There are many reasons that Asian cities should apply vehicle ownership and use reduction policies. Asian countries are committed to Zero Deaths, an agressive traffic safety target. They currently have high traffic fatality rates, between 20 and 35 traffic deaths per 100,000 residents. This should decline as they develop and implement more traffic safety programs, but the speed and degree death rates declines will depend on their transort and land use policies. With pro-automobile policies they can expect to end up with medium-level traffic fatality rates, 10-20 deaths per 100,000 residents, as in the U.S., but with transit-orientation and strong TDM strategies, they can reduce their traffic fatality rates by an order of magnitude, below 2 deaths per 100,000 residents, as in London, Tokyo and Stockholm.

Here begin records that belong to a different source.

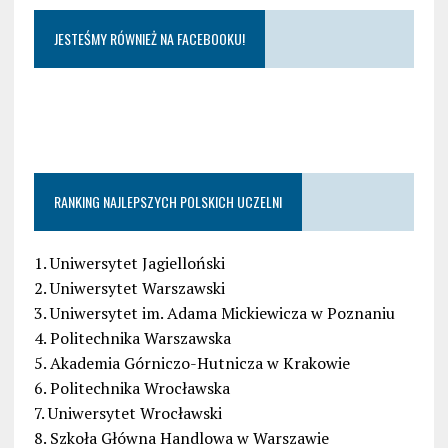
JESTEŚMY RÓWNIEŻ NA FACEBOOKU!
RANKING NAJLEPSZYCH POLSKICH UCZELNI
1. Uniwersytet Jagielloński
2. Uniwersytet Warszawski
3. Uniwersytet im. Adama Mickiewicza w Poznaniu
4. Politechnika Warszawska
5. Akademia Górniczo-Hutnicza w Krakowie
6. Politechnika Wrocławska
7. Uniwersytet Wrocławski
8. Szkoła Główna Handlowa w Warszawie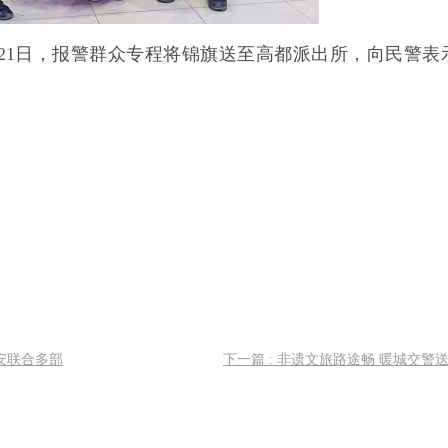
月21日，报警群众专程将锦旗送至高都派出所，向民警表
公安联合多部
下一篇 : 非遗文旅路途畅 暖城交警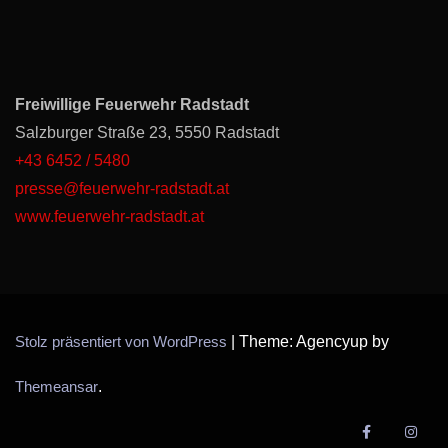
Freiwillige Feuerwehr Radstadt
Salzburger Straße 23, 5550 Radstadt
+43 6452 / 5480
presse@feuerwehr-radstadt.at
www.feuerwehr-radstadt.at
Stolz präsentiert von WordPress
|
Theme: Agencyup by
Themeansar
.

A new study by Paul J. Burke and Shuhei Nishitateno, "Gasoline Prices and Road Fatalities: International Evidence," used two decades of data for 144 countries to calculate the the gasoline price elasticity of road fatalities. The results indicate that each 10 percent increase in gasoline pump prices reduces traffic fatalities 3-6 percent. It estimates that approximately 35,000 road deaths per year could be avoided by the removal of global fuel subsidies. Such subsidies are another example of harmful policies that must be corrected to achieve planning goals.
This is actually good news. It means that applying basic economic principles, such as efficient pricing of roads and parking facilities, urban planning practices that favor people over cars, and reduced fuel subsidies, are good for economic development, safety and health, as well as environmental quality.
There are many specific ways to reduce the amount of land devoted to roads and parking, as discussed in my report, Pavement Buster's Guide, including many strategies that help reduce total vehicle ownership, such as the city of Toyko's requirement that owners demonstrate that they have an off-street parking space before they are allowed to register a vehicle in the city. Since residential parking is mostly unbundled, this contronts motorists with the actual cost of a parking space, which helps explain that city's low vehilce ownership rate (for more information see Paul Barter's excellent report, Parking Policy In Asian Cities.
What do you think? How should scarce urban land be allocated? How can developing cities best control economically-excessive automobile ownership and use?